• _EXERCISE TEXT_
Which version of CUDA/NPP are you using?

Oh right, version would be useful. I’m using CUDA/NPP 8.0, with VS2013 as the IDE.

Thank you for the suggestion - I tried placing a call to cudaDeviceSynchronize() immediately before nppSetStream (so it basically went into line 17 in the above sample). Unfortunately, it didn’t seem to change the outcome. I still seem to get the crashes under the same circumstances. Hopefully, I didn’t misinterpret the suggestion.

Thank you again for taking a look!

That wouldn’t fix it. In a multithreaded scenario you could still have a race condition:

threadA: cudaDeviceSynchronize()
threadB: cudaDeviceSynchronize()
threadA: nppSetStream(A);
threadB: nppSetStream(B);
threadA: issue npp work, but it is now going into stream B instead of stream A

If this behavior is still in effect in CUDA 8 (I would have to check), then I think the only solution in the multithreaded case would be either:

  1. Issue all work into the default stream
  2. Place a inter-thread mutex/lock/critical section around each instance of streamed npp usage, in every thread:

threadX: enter critical section
threadX: nppSetStream(X);
threadX: issue npp work
threadX: cudaDeviceSynchronize();
threadX: leave critical section

I’ve checked with the development team; the behavior in CUDA 8 should be similar to what I mentioned here:

https://devtalk.nvidia.com/default/topic/895161/gpu-accelerated-libraries/npp-row-and-column-filters/post/4746520/#4746520

Even though that thread starts out suggesting a multi-threaded case, after the first few posts its clarified (and example given) for the single thread case.

• _SUPPLIED DATA_
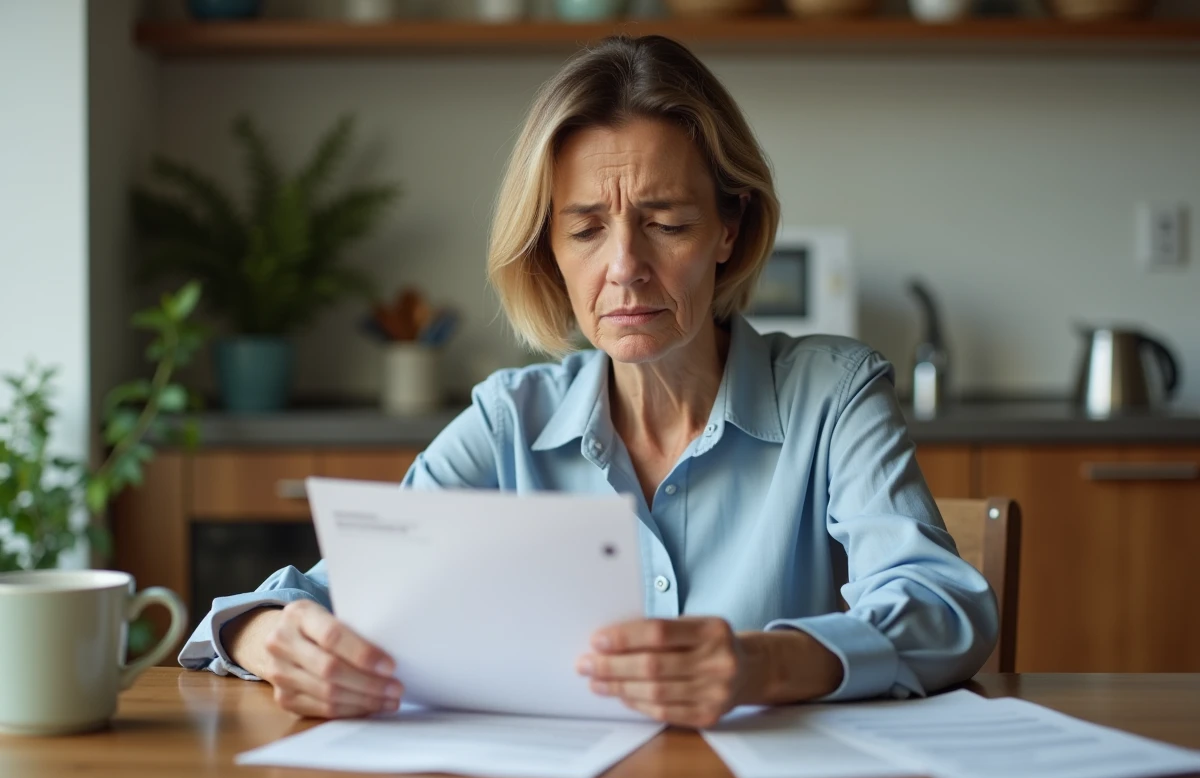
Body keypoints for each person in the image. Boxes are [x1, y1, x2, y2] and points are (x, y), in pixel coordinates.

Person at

• _WORK INSTRUCTIONS_
1. According to the NPP forum thread, which IDE is the user working with alongside CUDA/NPP 8.0?
2. Set down everything in the NPP forum thread from "Which version of" down to "threadA: cudaDeviceSynchronize()".
3. Take the NPP forum thread further, writing on from its final sentence.

• _TASK ANSWERS_
1. VS2013

2.
Which version of CUDA/NPP are you using?

Oh right, version would be useful. I’m using CUDA/NPP 8.0, with VS2013 as the IDE.

Thank you for the suggestion - I tried placing a call to cudaDeviceSynchronize() immediately before nppSetStream (so it basically went into line 17 in the above sample). Unfortunately, it didn’t seem to change the outcome. I still seem to get the crashes under the same circumstances. Hopefully, I didn’t misinterpret the suggestion.

Thank you again for taking a look!

That wouldn’t fix it. In a multithreaded scenario you could still have a race condition:

threadA: cudaDeviceSynchronize()

3.
For the single thread case, just adding cudaDeviceSynchronize() is enough to avoid the hazard.

In the multi-threaded case, I don’t think it would be as I mentioned previously. Probably the simplest workaround would be to issue all npp work into the same stream. You could probably also come up with other more involved refactoring that could e.g. move all npp work issuance into a npp master thread, and then use multiple streams if you wanted to with cudaDeviceSynchronize

Thank you for your help, txbob. In reading the threads you’ve linked, as well as in doing some earlier Googling, I’ve gotten the distinct sense that NPP does not play terribly well with multiple host threads.

In order to avoid large architectural changes, it may actually be easier to try and convert the NPP calls to hand-coded kernels. We’ll evaluate the suggestions you’ve made against that and see what seems to make the most sense.

Thanks again!